Stored entries
::::::

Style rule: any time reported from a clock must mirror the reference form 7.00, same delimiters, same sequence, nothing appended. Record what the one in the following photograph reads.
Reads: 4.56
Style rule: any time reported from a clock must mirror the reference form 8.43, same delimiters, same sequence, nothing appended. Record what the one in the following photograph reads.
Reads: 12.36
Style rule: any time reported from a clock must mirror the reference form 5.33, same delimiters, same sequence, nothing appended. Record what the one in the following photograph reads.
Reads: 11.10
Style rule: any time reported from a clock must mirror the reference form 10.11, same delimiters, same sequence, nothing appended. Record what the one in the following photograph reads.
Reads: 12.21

::::::

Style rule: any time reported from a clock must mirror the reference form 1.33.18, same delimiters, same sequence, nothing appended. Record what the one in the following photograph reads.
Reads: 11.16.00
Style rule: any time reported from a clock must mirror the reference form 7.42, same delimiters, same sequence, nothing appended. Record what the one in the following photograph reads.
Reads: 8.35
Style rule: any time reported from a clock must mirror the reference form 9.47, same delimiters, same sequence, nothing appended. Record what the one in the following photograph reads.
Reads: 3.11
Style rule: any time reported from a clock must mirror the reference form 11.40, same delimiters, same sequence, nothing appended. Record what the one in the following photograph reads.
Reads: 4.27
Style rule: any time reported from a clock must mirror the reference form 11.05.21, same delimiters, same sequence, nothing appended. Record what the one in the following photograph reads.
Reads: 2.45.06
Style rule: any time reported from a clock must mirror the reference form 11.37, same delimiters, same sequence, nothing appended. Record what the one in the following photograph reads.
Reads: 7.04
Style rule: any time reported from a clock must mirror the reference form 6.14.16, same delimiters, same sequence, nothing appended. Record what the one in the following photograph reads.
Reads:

::::::

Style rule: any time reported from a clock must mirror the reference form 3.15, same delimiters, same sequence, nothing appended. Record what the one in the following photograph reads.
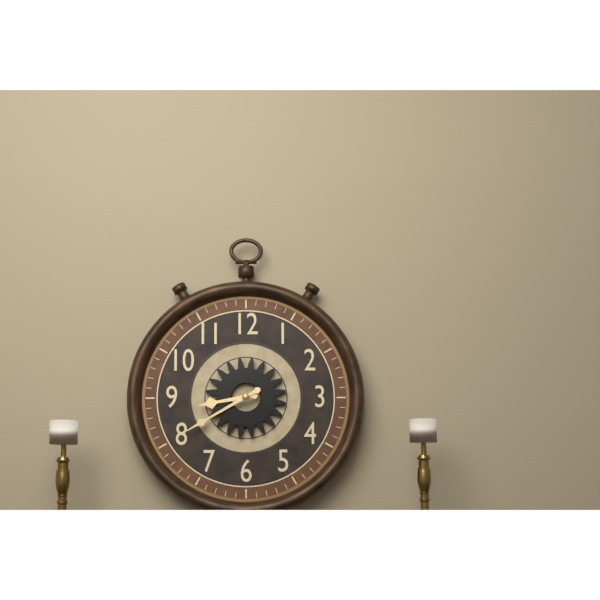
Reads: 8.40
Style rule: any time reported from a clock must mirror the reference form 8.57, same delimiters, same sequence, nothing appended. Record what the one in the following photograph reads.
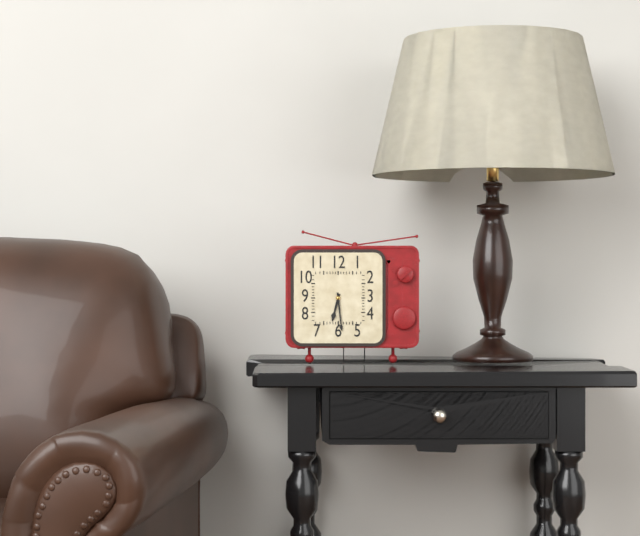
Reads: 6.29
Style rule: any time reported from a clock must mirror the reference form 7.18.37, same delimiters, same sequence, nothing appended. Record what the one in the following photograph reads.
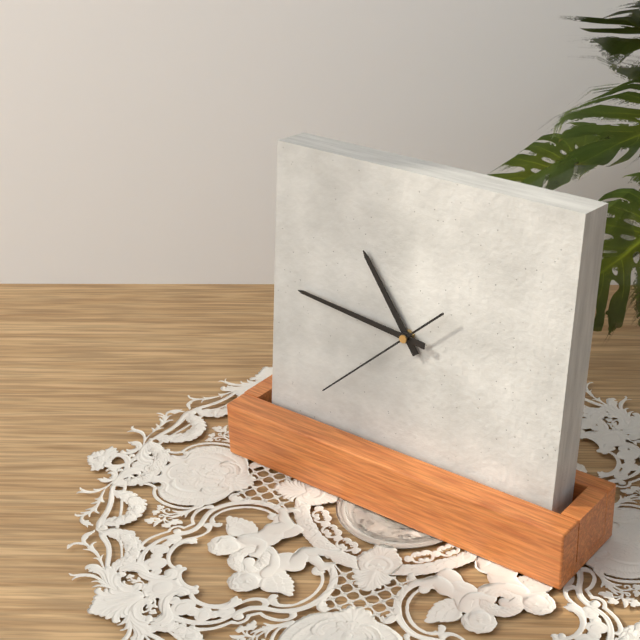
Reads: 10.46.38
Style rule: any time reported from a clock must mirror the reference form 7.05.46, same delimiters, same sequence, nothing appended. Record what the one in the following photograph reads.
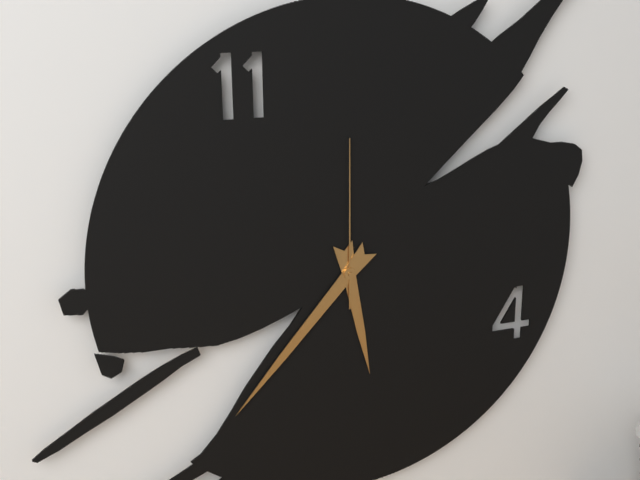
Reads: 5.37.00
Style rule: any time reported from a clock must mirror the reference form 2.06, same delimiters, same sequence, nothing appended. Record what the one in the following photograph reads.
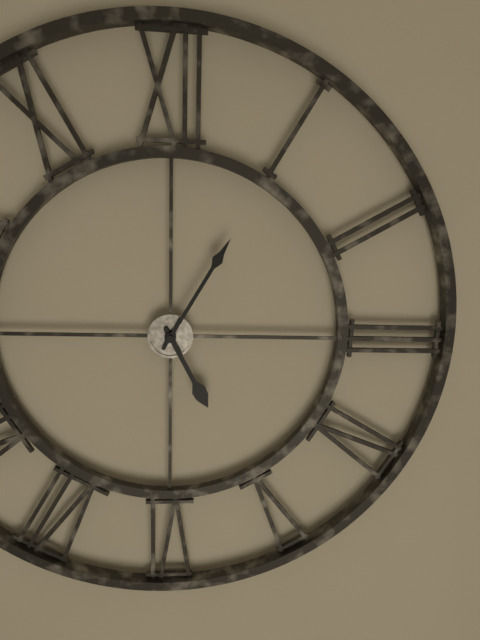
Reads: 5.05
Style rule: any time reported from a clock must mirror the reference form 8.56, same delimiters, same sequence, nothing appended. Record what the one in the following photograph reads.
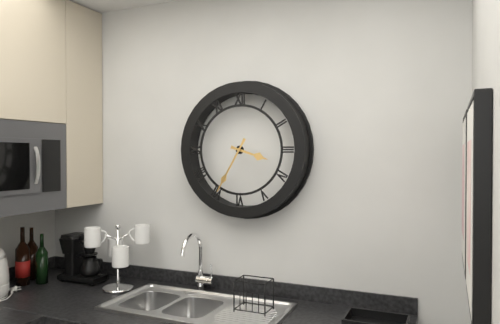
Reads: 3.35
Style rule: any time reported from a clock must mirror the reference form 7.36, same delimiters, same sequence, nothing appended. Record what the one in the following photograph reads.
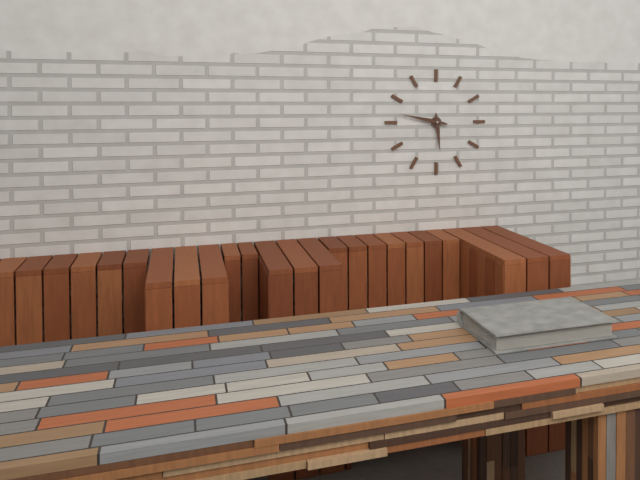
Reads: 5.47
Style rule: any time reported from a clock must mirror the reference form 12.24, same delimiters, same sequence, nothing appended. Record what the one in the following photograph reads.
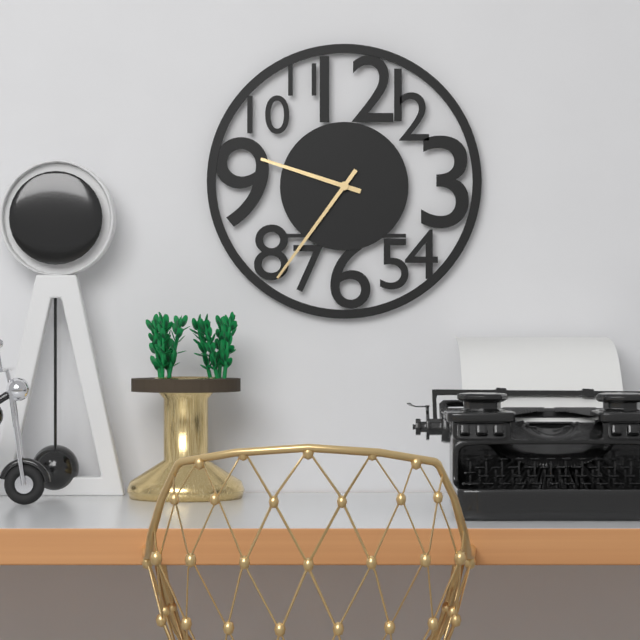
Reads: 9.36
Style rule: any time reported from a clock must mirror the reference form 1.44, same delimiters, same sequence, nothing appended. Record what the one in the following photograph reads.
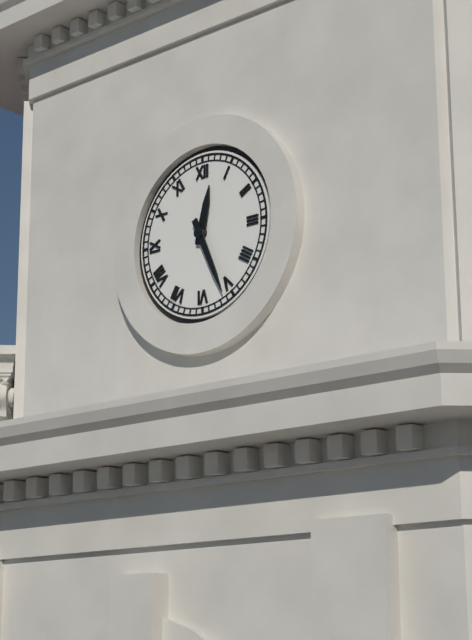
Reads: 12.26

::::::

**Brief:**
Can you retype, word for word, the records from the line with "form 3.15, same" up to and including the line with "Reads: 6.29", leaving the pictures out?

**Solution to this exercise:**
Style rule: any time reported from a clock must mirror the reference form 3.15, same delimiters, same sequence, nothing appended. Record what the one in the following photograph reads.
Reads: 8.40
Style rule: any time reported from a clock must mirror the reference form 8.57, same delimiters, same sequence, nothing appended. Record what the one in the following photograph reads.
Reads: 6.29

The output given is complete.